A blood test will provide information about levels of direct and indirect forms in the body. The test usually provides a normal range for reference, and levels of other compounds in the blood may be examined as well. Depending on which type is elevated and the level of elevation, a healthcare professional can start to explore the causes for a patient's malaise, and develop treatment options. If levels are dangerously high, emergency treatment may be used to remove excess pigment in the blood and bring the body back to a more normal level, with the medical professional then developing a treatment plan to avoid a recurrence of the problem.
@blackDagger – That is very true – adults can get jaundice quite easily as well. And with adults it can indicate something serious is going on, particularly if they take a lot of medicine.
My aunt was diagnosed with cirrhosis of the liver and hepatitis after she developed a case of jaundice that just would not ease up. Now this was a lady who had probably never been drunk in her life, but certainly was not a regular drinker to say the least.
The culprit – a medication she had been on long term (I can’t remember what it was) mixed too often with acetaphetamine.

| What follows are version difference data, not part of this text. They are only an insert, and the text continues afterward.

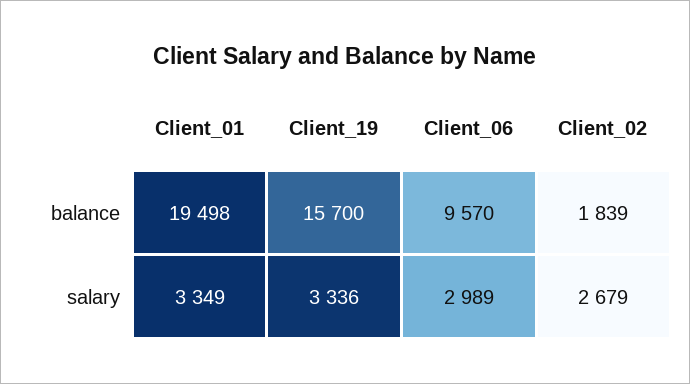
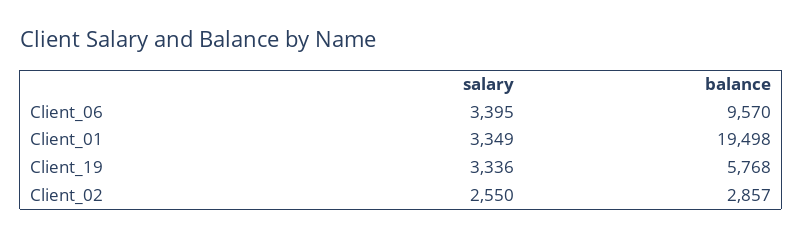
  {
    "Client_01": {
      "balance": 19498,
      "salary": 3349
    },
    "Client_19": {
-     "balance": 15700,
+     "balance": 5768,
      "salary": 3336
    },
    "Client_06": {
      "balance": 9570,
-     "salary": 2989
+     "salary": 3395
    },
    "Client_02": {
-     "balance": 1839,
+     "balance": 2857,
-     "salary": 2679
+     "salary": 2550
    }
  }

I know this sounds crazy, but it’s true. Because she wasn’t a drinker, she probably would not have found out for some time that she had these two problems if she hadn’t had bilirubin that was high.
Babies are not the only folks who can have high bilirubin levels! My dad developed jaundice after he had a surgery not too terribly long ago.

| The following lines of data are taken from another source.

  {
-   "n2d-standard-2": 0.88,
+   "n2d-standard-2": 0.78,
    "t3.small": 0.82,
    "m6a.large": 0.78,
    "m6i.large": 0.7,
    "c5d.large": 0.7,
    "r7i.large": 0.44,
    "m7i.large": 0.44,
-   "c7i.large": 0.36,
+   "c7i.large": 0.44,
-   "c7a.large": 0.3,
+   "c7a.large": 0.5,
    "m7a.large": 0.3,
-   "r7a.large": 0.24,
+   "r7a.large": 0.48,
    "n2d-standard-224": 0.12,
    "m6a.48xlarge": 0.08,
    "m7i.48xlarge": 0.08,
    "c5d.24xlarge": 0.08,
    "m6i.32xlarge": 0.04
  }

Although it still wasn’t a huge concern, the doctor’s did seem a little more worried about it than they did when my newborn son got it.
I think this might have been because they were afraid something was going on with his liver - maybe some sort of side effect to medications he was taking. However, tests showed that his liver was fine and the jaundice did eventually go away.
My daughter developed jaundice not long after she was born. Apparently, increased bilirubin in newborns is very common.
We called the pediatrician, and they said that putting her in sunlight would help along with regular nursing.
Now, they didn’t suggest stripping her naked and putting her in the hot summer sun to bake. But we did take her little diaper off and rock her in front of our glass front door.
It was actually kind of nice – although I think I might have gotten peed on a time or too. (As any mom can tell you, a little pee never hurt anybody anyway.)
We also let her lay under a little lamp that wasn’t too hot, but that would expose her to at least a small amount of light at night. Within a couple of days she was just fine!
@EdRick - First, congratulations on your new baby! Second, she almost certainly does not need a bottle of formula, and giving her one could make it much harder for her to learn to breastfeed.
Jaundice is totally normal in newborns and it is rarely dangerous. Newborns have high bilirubin because their livers are just getting started processing it. Jaundice clears up faster as the baby gets more fluid and pees and poops, so the best thing you can do is encourage your wife to breastfeed often (while you change diapers, start some laundry, etc.). Rarely, though, it can be serious, so you might want to check in with your pediatrician if your baby seems more than slightly yellow.
My five-day-old baby is looking jaundiced. Does this mean she has high bilirubin? Should I be worried? The article mentions neurological damage? My wife is breastfeeding our baby. She says that everything will be fine, but I wonder if the baby should have a bottle of formula. Doesn't that help with jaundice?